- [EXERCISE] Every line in the material below that includes "usually" should be copied.
PROVIDED DATA START
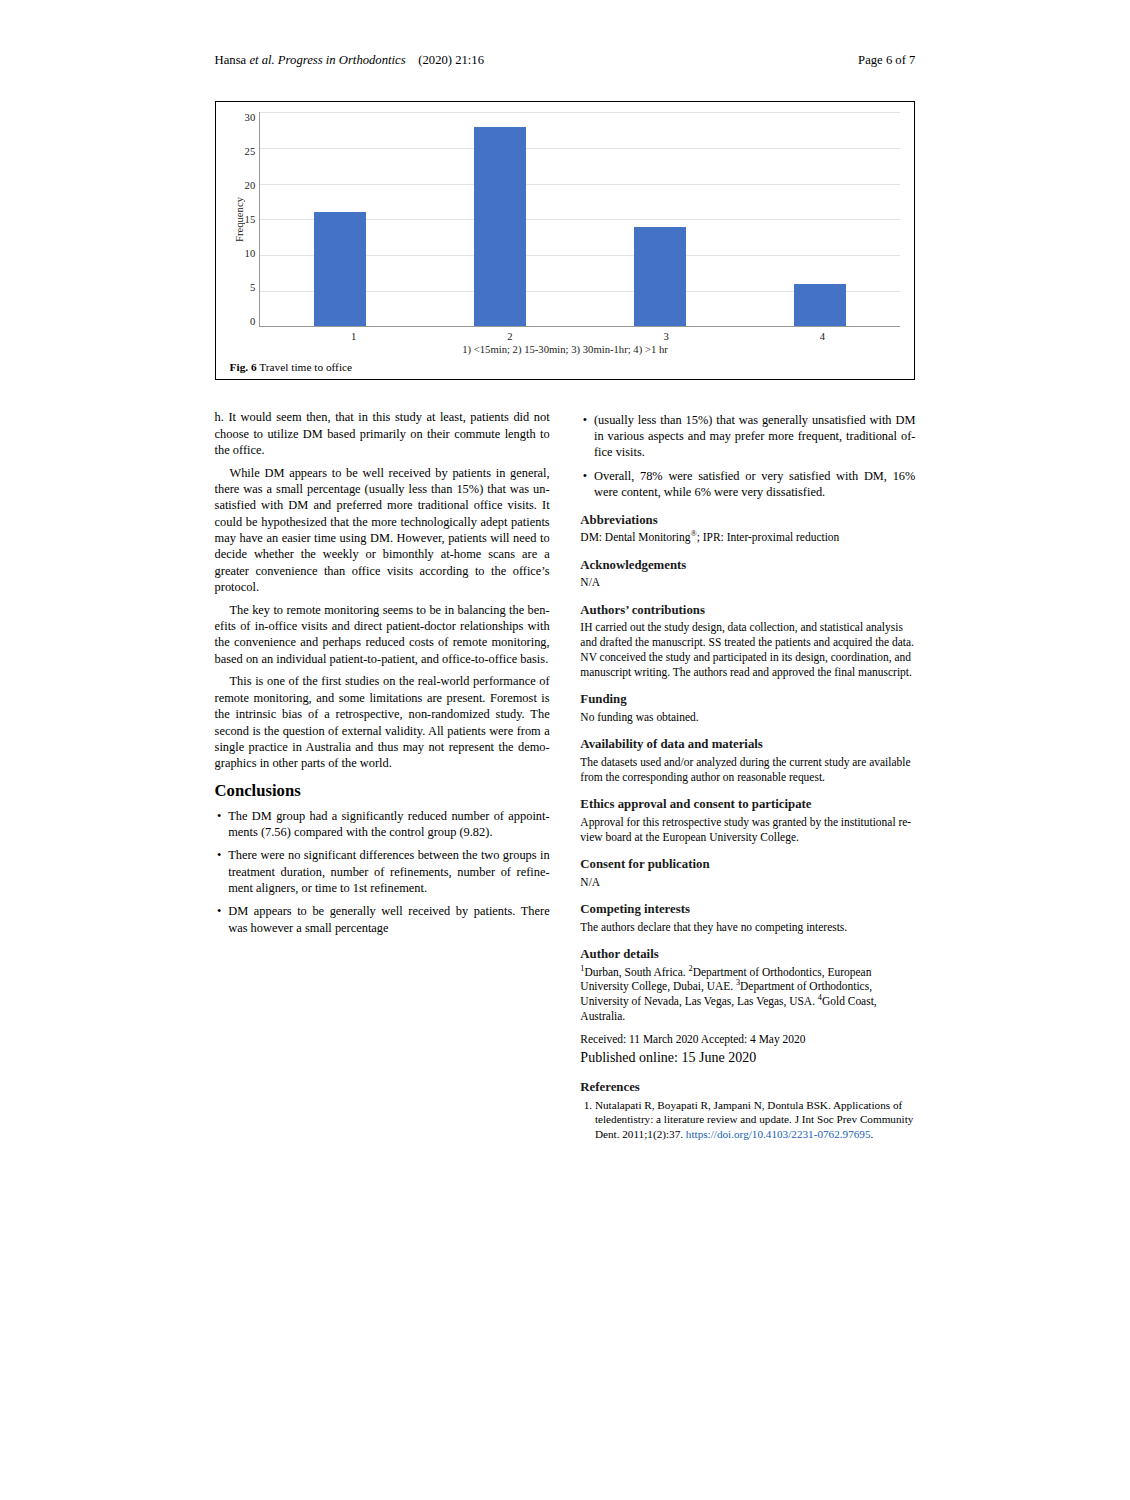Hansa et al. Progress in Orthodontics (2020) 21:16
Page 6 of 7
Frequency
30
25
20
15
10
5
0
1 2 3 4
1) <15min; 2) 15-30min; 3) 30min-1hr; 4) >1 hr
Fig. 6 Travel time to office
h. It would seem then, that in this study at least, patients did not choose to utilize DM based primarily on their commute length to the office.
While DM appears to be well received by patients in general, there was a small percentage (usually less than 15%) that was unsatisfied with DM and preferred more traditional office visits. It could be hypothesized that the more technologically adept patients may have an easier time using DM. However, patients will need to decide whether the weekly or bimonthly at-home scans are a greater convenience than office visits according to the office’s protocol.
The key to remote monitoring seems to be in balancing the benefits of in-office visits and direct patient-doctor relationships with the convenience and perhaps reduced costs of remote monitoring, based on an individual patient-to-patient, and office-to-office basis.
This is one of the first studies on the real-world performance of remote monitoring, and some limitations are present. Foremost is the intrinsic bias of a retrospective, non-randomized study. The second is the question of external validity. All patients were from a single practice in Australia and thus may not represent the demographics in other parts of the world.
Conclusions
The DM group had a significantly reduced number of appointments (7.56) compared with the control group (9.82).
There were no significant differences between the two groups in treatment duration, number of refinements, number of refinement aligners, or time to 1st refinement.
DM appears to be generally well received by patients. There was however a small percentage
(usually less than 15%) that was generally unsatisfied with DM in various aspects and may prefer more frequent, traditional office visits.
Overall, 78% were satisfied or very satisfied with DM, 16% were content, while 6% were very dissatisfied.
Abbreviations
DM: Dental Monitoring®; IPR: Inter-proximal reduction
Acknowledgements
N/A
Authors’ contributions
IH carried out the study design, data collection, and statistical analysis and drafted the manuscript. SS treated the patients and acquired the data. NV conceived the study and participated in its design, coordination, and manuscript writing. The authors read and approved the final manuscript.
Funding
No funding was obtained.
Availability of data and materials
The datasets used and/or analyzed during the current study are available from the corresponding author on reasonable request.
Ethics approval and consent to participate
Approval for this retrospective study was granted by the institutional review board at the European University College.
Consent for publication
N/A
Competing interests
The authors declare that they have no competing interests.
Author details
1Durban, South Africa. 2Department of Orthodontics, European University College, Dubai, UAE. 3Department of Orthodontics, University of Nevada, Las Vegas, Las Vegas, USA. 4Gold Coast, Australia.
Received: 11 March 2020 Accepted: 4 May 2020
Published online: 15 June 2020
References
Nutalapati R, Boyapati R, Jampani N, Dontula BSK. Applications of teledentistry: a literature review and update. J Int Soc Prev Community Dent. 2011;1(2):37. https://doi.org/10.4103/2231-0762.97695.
PROVIDED DATA END
- [ANSWER SECTION]
While DM appears to be well received by patients in general, there was a small percentage (usually less than 15%) that was unsatisfied with DM and preferred more traditional office visits. It could be hypothesized that the more technologically adept patients may have an easier time using DM. However, patients will need to decide whether the weekly or bimonthly at-home scans are a greater convenience than office visits according to the office’s protocol.
(usually less than 15%) that was generally unsatisfied with DM in various aspects and may prefer more frequent, traditional office visits.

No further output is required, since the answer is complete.